In order to offer an Excepted Benefit HRA, an employer must also offer group health coverage to the employees to whom it offers the Excepted Benefit HRA. However, the employees are not required to be enrolled in the group health plan. Although Excepted Benefit HRAs may sound similar to the currently available Limited Purpose HRAs, a Cafeteria Plan or even HSAs, unlike these other options, Excepted Benefit HRAs have an annual contribution limit and are solely funded by employer dollars. Excepted Benefit HRAs also reimburse a broader category of medical expenses, creating more opportunities to utilize funding mechanisms to save employer dollars or enhance benefits.

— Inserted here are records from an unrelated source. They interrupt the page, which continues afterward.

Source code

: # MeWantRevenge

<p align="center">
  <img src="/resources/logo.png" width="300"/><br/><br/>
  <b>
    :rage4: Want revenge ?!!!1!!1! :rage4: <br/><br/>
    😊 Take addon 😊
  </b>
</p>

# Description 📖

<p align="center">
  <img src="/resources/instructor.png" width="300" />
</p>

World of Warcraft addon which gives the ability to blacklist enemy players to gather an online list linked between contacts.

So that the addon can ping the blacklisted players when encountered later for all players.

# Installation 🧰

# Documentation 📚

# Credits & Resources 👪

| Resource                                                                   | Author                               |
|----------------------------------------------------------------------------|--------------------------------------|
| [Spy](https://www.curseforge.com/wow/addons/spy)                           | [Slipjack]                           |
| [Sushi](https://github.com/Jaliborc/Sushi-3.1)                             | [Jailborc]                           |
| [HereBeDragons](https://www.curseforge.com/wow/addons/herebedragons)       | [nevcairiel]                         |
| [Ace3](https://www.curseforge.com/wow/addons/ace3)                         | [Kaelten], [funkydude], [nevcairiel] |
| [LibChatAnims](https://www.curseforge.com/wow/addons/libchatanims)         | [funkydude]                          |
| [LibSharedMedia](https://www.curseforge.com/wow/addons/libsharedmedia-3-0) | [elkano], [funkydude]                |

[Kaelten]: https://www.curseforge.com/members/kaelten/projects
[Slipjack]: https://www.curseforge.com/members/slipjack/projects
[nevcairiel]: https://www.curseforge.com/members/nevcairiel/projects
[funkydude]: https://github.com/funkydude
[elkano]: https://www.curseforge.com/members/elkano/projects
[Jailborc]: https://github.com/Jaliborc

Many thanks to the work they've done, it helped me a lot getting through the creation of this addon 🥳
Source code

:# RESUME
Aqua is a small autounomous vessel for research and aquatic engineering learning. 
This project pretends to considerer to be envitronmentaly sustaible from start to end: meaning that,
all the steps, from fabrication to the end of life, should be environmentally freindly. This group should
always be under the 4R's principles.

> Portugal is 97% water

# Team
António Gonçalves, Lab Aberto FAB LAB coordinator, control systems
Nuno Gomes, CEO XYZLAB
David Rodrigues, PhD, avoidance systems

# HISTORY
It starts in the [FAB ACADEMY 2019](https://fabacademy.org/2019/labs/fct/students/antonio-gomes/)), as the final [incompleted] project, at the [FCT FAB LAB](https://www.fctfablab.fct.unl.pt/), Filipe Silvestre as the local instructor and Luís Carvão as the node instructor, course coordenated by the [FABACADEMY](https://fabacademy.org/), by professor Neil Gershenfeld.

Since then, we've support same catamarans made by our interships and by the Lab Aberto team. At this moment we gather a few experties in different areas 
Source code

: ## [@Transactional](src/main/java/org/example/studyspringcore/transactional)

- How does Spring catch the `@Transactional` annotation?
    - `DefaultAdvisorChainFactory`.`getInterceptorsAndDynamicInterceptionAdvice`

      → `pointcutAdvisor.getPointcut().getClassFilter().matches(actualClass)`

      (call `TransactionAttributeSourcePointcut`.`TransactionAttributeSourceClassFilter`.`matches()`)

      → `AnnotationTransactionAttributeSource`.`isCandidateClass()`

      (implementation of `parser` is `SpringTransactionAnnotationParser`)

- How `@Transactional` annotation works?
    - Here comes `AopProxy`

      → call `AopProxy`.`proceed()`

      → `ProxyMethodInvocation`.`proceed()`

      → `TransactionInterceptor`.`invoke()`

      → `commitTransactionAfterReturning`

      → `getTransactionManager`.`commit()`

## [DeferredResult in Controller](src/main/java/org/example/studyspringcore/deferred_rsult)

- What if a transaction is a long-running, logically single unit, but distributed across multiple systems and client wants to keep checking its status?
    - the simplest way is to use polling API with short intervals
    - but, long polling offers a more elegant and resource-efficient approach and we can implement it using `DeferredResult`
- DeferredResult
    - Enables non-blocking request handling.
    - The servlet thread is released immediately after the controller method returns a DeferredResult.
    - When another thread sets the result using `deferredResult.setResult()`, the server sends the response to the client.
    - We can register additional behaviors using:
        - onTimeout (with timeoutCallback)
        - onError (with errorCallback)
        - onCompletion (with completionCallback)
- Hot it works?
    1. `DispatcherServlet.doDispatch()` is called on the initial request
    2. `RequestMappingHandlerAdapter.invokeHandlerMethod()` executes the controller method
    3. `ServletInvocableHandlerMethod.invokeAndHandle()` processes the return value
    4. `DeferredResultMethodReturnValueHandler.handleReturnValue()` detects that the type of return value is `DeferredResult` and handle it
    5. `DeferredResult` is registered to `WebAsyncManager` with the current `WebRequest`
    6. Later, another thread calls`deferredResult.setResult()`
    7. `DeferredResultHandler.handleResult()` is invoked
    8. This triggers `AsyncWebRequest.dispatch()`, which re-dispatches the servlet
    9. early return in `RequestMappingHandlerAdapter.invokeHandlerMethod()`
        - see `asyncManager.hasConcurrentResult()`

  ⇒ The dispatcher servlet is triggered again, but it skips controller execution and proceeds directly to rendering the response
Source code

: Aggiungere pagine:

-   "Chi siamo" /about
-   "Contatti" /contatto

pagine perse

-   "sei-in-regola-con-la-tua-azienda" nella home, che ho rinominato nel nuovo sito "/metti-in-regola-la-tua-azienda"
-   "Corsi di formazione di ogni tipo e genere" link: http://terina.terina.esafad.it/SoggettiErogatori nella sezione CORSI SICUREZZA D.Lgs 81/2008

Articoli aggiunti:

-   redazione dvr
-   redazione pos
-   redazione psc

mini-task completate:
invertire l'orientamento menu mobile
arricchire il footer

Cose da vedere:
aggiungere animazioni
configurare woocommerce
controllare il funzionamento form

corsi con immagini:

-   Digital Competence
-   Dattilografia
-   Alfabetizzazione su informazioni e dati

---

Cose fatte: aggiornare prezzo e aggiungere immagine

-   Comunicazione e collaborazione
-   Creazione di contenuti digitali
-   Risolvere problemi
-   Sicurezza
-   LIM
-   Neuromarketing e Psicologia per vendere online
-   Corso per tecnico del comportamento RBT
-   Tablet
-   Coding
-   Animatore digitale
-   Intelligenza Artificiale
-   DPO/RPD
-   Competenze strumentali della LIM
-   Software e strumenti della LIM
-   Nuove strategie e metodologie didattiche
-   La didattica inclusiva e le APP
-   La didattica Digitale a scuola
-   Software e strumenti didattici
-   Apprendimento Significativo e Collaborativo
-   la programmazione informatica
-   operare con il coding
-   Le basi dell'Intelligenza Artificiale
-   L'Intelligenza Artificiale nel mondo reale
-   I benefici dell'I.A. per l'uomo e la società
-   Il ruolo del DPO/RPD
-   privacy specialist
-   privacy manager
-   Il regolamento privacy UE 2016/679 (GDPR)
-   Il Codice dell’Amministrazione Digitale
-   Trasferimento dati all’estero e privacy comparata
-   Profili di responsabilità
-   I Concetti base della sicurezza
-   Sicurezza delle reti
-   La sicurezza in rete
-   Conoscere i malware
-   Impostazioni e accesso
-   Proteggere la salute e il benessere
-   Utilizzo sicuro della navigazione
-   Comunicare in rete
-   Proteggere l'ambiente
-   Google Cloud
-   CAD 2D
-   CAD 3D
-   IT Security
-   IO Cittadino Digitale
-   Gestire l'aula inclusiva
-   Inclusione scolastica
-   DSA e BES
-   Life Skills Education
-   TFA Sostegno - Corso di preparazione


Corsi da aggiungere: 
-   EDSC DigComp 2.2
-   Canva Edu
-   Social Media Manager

Unlike ICHRAs, Excepted Benefit HRAs do not have special notice requirements. Further, when an employer offers an Excepted Benefit HRA, they must offer it to all similarly situated employees. It should also be noted that employers cannot offer both an ICHRA and an Excepted Benefit HRA. However, these options are directed towards different purposes. ICHRAs are a good option for employers for whom a QSEHRA is not an option, but who would like to offer a benefit other than a traditional group health plan. Excepted Benefit HRAs are a good option for employers with a group health plan who are looking to offer an additional benefit to their employees.
To conclude, both ICHRAs and Excepted Benefit HRAs provide new options and flexibility for employers looking to provide healthcare as a benefit to their employees while saving money compared to traditional group health plans. However, utilizing non-traditional forms of reimbursement adds complexity. Employers should work with their advisors to ensure they understand how these options may benefit the employees’ health coverage while saving the employer money.